Ever since Coleman and his colleagues (1966) wrote Equality of Educational Opportunities, researchers have been trying to prove that school variables or factors matter from the size of schools, to their financial considerations, teacher quality, and their setting (Fowler, Jr. & Walberg, H. J., 1991; Hanushek, 1986, 1989; King. & MacPhail-Wilcox, 1994; Raywid, 1997/98; Wenglinsky, 1997). Rural schools and rural education cannot be neglected from this discussion. The country's eyes and concerns were brought to attention by Kozol (1992); yet, the focus on rural education has not been as strong. Rural education matters rural schools serve over 40% of the nation's students, but do not receive this much federal education funding (NEA, 2003). Rural education must be discussed - its characteristics teased out and its similarities and differences from other settings examined.

Urban versus Rural

And yet we stop to tell ourselves: These are Americans. Why do we reduce them to this beggary - and why, particularly, in public education? Why not spend on children here at least what we would be investing in their education if they lived within a wealthy district like Winnetka, Illinois, or Cherry Hill, New Jersey, or Manhasset, Rye, or Great Neck in New York? Wouldn't this be natural behavior in an affluent society that seems to value fairness in so many other areas of life? Is fairness less important to Americans today than in some earlier times? Is it viewed as slightly tiresome and incompatible with hardnosed values? What do Americans believe about equality?

This excerpt was written by Johathan Kozol (1992, p. 41) in his book Savage Inequalities, as he reflected upon his visit to schools in East St. Louis, a school district located in a town referred to as "an inner city without an outer city" (p. 20). It is a school system in which teachers run out of chalk and paper, where teachers pay checks arrive late, and schools get closed down because sewage floods the floors.

In Savage Inequalities, Kozol brought national attention to the fact that the setting of schools matters. He highlighted the vast differences in education that exist between schools in urban settings and in suburban settings. He not only illuminated the gap in funding that occurs between schools depending on their location, but also within the content of instruction. To illustrate the difference in funding, Kozol gave the average per pupil expenditures in New York City in 1987, which were approximately $5,500, while in the suburbs of New York, funding exceeded $11,000, with the greatest spending at $15,000. However, as Kozol pointed out, the funding gap is not just an issue between urban and suburban schools, but a more complicated one involving race and culture. As evidence, the average per pupil spending in a black suburban town in Illinois was $5,000, virtually the same as the expenditure in the urban schools in Chicago. This was about $3,000 less than what was spent in the highest spending predominantly white suburbs in Illinois.

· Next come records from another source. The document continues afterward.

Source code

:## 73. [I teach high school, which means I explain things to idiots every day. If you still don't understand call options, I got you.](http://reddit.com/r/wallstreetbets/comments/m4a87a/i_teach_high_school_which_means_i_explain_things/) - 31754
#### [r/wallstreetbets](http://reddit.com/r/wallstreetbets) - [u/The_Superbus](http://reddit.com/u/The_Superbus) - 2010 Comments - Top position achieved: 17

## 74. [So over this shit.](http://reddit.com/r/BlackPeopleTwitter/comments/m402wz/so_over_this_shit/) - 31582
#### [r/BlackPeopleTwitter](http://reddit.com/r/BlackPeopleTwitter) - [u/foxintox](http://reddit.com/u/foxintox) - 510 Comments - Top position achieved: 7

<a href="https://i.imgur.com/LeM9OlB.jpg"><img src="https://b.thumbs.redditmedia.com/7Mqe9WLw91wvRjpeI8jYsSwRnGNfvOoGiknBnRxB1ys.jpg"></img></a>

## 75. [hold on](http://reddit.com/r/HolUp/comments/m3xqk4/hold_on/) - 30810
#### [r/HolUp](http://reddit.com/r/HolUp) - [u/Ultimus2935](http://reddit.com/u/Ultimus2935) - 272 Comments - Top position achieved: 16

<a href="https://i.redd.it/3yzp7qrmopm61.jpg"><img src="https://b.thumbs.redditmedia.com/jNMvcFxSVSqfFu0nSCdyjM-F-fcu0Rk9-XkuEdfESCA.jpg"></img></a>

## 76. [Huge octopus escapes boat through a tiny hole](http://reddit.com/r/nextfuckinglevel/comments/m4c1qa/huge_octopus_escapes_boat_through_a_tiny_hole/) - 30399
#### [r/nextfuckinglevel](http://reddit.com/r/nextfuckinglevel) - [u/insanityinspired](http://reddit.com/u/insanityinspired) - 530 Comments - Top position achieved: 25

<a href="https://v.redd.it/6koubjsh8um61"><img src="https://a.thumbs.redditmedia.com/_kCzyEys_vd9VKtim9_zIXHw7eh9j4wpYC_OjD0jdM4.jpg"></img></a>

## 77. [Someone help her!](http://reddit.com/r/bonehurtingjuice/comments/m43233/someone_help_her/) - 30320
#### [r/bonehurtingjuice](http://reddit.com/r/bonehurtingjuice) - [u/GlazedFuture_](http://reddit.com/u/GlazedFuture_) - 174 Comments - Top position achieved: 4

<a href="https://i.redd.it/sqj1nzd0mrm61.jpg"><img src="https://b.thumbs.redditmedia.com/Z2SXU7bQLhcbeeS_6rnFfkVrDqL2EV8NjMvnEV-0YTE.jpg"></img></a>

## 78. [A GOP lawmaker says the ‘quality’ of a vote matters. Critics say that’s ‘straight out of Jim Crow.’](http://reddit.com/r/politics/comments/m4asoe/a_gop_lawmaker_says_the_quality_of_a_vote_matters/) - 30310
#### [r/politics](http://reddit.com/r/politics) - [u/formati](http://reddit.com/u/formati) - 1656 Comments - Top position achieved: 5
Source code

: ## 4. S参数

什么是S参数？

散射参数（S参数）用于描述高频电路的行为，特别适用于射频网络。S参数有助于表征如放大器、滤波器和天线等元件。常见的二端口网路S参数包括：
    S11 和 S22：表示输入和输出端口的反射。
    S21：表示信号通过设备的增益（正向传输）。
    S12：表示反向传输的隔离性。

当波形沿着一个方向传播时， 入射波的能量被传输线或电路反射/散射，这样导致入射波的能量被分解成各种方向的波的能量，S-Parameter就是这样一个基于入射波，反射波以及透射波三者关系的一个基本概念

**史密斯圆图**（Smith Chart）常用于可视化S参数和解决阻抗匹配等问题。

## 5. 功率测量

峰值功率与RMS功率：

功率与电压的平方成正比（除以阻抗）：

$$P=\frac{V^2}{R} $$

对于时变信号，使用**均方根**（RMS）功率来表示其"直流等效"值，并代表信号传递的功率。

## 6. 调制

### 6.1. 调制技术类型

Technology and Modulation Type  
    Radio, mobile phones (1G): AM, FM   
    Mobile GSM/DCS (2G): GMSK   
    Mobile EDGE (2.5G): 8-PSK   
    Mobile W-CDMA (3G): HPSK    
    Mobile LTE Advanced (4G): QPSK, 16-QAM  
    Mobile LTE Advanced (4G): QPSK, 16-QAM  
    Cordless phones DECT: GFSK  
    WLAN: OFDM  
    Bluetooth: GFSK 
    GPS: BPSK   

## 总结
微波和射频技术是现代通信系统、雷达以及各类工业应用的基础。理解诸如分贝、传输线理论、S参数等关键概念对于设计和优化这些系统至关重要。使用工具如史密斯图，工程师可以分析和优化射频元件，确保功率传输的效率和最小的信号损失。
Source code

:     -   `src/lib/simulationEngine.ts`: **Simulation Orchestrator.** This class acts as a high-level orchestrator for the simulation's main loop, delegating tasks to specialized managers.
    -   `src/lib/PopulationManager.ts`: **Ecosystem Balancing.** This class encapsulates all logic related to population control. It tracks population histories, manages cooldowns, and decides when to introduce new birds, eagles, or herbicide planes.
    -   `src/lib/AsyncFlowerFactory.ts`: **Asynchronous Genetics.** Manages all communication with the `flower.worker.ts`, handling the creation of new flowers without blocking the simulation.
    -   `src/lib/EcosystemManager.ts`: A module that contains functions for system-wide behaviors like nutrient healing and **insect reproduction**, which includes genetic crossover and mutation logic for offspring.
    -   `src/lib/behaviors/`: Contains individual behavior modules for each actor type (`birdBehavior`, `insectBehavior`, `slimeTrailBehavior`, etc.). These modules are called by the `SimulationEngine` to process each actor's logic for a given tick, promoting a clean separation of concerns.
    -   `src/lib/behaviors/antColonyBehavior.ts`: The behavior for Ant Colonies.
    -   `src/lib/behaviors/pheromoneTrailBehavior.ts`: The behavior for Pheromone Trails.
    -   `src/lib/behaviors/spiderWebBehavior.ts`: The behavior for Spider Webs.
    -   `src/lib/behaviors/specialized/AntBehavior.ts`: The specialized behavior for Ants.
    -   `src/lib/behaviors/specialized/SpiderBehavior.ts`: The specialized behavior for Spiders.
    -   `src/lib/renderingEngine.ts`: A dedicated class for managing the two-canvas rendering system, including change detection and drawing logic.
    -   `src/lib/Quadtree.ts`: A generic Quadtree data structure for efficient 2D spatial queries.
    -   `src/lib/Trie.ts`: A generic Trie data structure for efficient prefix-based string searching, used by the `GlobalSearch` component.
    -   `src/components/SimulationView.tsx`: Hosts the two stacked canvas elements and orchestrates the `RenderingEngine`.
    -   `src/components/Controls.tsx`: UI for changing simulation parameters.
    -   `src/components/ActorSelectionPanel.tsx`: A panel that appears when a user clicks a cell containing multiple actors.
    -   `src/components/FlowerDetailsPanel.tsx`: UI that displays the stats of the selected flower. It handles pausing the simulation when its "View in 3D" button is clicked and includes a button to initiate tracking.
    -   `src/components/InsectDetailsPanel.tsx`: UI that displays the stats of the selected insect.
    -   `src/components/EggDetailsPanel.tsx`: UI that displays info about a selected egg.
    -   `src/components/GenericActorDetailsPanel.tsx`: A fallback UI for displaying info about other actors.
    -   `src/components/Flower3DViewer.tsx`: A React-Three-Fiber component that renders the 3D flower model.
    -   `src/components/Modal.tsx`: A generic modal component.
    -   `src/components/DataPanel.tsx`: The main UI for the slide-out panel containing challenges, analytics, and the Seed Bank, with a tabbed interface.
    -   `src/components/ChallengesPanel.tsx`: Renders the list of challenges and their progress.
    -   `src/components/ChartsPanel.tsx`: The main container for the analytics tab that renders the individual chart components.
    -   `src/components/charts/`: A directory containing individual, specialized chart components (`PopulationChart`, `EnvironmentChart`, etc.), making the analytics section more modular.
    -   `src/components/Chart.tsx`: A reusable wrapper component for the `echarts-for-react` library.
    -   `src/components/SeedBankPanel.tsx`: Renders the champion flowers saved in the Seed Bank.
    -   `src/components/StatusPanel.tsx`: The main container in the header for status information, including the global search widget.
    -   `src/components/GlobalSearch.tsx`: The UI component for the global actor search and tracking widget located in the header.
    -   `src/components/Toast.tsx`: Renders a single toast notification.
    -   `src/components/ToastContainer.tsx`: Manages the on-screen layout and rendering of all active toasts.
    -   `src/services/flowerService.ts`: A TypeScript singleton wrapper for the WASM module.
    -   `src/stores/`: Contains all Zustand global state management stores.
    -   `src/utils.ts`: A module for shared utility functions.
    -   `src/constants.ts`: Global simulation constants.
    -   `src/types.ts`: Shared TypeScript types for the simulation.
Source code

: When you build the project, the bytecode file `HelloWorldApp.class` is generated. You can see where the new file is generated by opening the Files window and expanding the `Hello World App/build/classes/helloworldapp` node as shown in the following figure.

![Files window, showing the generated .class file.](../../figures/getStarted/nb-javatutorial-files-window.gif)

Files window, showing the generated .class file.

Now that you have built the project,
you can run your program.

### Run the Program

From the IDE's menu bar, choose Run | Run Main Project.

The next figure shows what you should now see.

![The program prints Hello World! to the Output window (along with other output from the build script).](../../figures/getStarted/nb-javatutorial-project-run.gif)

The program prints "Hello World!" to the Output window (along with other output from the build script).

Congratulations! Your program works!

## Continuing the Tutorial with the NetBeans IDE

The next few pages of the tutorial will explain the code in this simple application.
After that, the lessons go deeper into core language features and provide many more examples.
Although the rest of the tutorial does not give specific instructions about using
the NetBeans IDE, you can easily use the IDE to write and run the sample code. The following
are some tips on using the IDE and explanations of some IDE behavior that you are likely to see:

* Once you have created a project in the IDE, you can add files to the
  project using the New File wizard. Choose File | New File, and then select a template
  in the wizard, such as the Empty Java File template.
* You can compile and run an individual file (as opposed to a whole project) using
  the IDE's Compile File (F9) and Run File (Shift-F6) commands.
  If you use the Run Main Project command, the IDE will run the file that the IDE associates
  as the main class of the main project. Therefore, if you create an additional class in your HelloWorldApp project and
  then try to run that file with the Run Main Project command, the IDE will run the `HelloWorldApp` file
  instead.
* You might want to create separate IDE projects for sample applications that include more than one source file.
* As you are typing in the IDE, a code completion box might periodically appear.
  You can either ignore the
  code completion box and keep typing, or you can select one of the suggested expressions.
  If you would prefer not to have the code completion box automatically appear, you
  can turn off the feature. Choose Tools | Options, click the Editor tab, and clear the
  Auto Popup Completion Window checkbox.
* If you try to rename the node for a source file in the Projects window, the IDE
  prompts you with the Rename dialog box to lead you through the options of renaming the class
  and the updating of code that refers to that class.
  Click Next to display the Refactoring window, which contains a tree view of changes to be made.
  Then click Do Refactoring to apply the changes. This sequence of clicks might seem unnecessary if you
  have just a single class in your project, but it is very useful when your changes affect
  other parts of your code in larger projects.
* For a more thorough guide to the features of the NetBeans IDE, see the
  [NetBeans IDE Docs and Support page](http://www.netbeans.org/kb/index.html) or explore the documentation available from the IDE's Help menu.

And yet, while Kozol (1992) did an excellent job of bringing the plight of the urban schools to national attention and highlighting for the nation the vast inequalities that occur within our system of public education, he forgot something in his book, something so very important - the plight of the rural schools. Rural schools cannot be considered akin to suburban schools. They not only face their own challenges and hardships, but also share similarities with urban schools. The effect of education in rural schools cannot be dismissed from the debate regarding the equality, or rather inequality, of schooling and schools' location and status.

The location of a school, as in an urban, rural, or suburban setting, has been shown to effect various factors related to education. For example, the location of a school is often associated with the socioeconomic status level of the school, or in other words the poverty of the school, which is frequently measured by the number of students receiving free and reduced lunches. Schools in more urban settings are associated with high level of poverty and in consequence have a lower amount of money to spend per child on education (Anyon, 2003; Kozol, 1992).